--- Dataset entries Enclosed Below ---

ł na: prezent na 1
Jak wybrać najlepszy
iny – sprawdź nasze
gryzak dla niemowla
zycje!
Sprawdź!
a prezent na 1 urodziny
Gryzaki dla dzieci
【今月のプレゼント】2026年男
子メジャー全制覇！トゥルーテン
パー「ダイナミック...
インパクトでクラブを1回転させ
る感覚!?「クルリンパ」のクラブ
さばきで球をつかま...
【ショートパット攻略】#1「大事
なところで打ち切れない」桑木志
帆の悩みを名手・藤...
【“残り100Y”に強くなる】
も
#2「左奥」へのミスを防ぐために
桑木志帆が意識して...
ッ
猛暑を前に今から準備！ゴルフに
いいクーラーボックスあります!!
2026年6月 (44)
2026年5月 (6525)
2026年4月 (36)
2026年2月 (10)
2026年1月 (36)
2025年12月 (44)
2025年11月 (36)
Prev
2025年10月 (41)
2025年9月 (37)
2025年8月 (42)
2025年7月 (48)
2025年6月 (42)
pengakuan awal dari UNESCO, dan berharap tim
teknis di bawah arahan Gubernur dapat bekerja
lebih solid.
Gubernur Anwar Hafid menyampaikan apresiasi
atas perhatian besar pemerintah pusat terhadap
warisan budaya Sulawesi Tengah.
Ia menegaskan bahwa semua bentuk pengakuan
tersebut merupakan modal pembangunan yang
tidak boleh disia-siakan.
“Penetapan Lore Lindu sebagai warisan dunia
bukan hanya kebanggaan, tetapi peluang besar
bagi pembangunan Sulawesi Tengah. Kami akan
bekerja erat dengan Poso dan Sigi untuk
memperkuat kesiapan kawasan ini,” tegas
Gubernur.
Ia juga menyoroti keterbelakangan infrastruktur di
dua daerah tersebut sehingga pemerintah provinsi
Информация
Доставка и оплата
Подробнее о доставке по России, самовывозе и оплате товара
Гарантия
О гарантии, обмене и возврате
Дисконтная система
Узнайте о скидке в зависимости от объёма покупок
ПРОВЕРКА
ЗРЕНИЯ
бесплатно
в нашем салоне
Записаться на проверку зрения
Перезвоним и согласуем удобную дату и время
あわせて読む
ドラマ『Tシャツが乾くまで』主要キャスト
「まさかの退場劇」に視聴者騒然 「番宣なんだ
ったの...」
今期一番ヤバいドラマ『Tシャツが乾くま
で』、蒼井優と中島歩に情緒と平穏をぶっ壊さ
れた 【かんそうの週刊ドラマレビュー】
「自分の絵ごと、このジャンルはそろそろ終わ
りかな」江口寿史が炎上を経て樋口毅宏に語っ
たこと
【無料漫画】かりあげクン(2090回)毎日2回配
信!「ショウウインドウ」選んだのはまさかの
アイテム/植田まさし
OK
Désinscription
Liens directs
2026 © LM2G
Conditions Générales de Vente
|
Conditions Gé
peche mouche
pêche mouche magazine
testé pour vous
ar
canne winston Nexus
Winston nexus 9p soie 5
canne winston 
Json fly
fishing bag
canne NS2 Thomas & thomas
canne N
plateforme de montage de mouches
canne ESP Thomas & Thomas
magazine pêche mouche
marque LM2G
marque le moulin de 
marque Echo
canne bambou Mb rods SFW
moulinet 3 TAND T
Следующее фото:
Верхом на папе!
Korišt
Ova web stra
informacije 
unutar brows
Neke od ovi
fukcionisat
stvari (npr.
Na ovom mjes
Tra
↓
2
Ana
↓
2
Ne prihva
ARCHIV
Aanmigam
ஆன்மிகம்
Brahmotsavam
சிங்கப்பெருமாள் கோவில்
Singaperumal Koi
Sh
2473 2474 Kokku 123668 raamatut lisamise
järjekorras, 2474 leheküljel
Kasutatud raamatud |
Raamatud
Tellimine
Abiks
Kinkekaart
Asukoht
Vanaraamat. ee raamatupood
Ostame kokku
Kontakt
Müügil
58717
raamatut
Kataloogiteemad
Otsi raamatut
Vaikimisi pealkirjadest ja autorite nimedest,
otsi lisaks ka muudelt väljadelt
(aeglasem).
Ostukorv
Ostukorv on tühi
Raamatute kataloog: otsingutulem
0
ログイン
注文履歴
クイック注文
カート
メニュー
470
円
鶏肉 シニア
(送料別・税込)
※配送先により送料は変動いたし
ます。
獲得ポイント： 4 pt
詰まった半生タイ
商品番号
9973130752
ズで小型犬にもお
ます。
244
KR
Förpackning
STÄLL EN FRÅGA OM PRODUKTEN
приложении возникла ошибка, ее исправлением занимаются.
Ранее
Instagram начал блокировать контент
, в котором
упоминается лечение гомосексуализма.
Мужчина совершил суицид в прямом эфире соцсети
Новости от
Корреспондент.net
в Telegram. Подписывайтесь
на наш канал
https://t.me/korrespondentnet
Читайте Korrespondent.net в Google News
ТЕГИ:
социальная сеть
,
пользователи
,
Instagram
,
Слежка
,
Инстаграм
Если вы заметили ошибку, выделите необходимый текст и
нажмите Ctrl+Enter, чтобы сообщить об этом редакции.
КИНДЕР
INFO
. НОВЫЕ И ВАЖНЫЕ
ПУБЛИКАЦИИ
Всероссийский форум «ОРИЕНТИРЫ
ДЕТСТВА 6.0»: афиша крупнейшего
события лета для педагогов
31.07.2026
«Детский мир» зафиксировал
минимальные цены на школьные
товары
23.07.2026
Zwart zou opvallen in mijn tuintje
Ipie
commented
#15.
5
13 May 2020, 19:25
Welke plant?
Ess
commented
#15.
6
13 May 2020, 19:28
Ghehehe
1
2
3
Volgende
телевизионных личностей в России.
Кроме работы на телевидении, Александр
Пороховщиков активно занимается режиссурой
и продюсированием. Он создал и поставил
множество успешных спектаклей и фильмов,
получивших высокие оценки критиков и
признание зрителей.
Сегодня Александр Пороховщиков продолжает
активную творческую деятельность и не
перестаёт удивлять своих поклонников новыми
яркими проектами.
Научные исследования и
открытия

--- End of Enclosed Dataset entries ---

▸ Required action:
Using the records above, please repeat the line with "перестаёт удивлять своих поклонников новыми" and every line after it exactly, and give no other text.

▸ Solution:
перестаёт удивлять своих поклонников новыми
яркими проектами.
Научные исследования и
открытия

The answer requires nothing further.